_TASK STATEMENT_. Begin at the line below that contains "14: (276, 411, 0.92)" and write out every line from there to the end of the entries, exactly.

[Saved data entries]
=== Begin Enclosure ===

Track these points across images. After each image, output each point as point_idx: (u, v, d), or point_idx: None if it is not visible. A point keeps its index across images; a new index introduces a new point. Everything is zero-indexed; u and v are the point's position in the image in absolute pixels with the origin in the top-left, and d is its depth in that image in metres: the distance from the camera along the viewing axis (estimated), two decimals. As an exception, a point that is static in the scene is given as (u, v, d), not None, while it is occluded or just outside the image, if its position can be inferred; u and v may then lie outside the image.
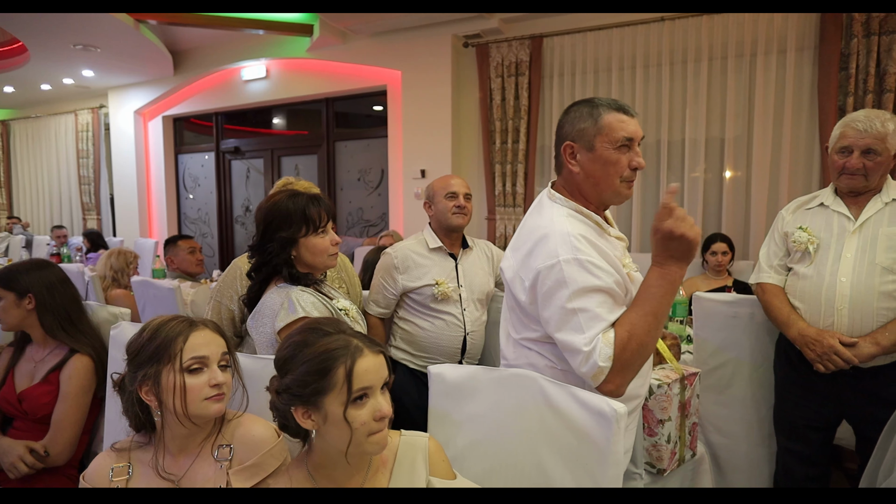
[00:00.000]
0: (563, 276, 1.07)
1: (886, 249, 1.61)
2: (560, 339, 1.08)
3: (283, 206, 1.40)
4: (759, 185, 3.66)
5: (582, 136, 1.19)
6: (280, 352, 0.92)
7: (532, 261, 1.13)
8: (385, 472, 0.95)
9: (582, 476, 0.96)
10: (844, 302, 1.62)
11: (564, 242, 1.10)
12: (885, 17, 3.10)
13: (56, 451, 1.62)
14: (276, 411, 0.92)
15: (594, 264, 1.08)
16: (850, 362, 1.57)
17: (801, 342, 1.67)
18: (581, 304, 1.05)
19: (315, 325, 0.94)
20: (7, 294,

=== End Enclosure ===

_EXERCISE RESULT_.
14: (276, 411, 0.92)
15: (594, 264, 1.08)
16: (850, 362, 1.57)
17: (801, 342, 1.67)
18: (581, 304, 1.05)
19: (315, 325, 0.94)
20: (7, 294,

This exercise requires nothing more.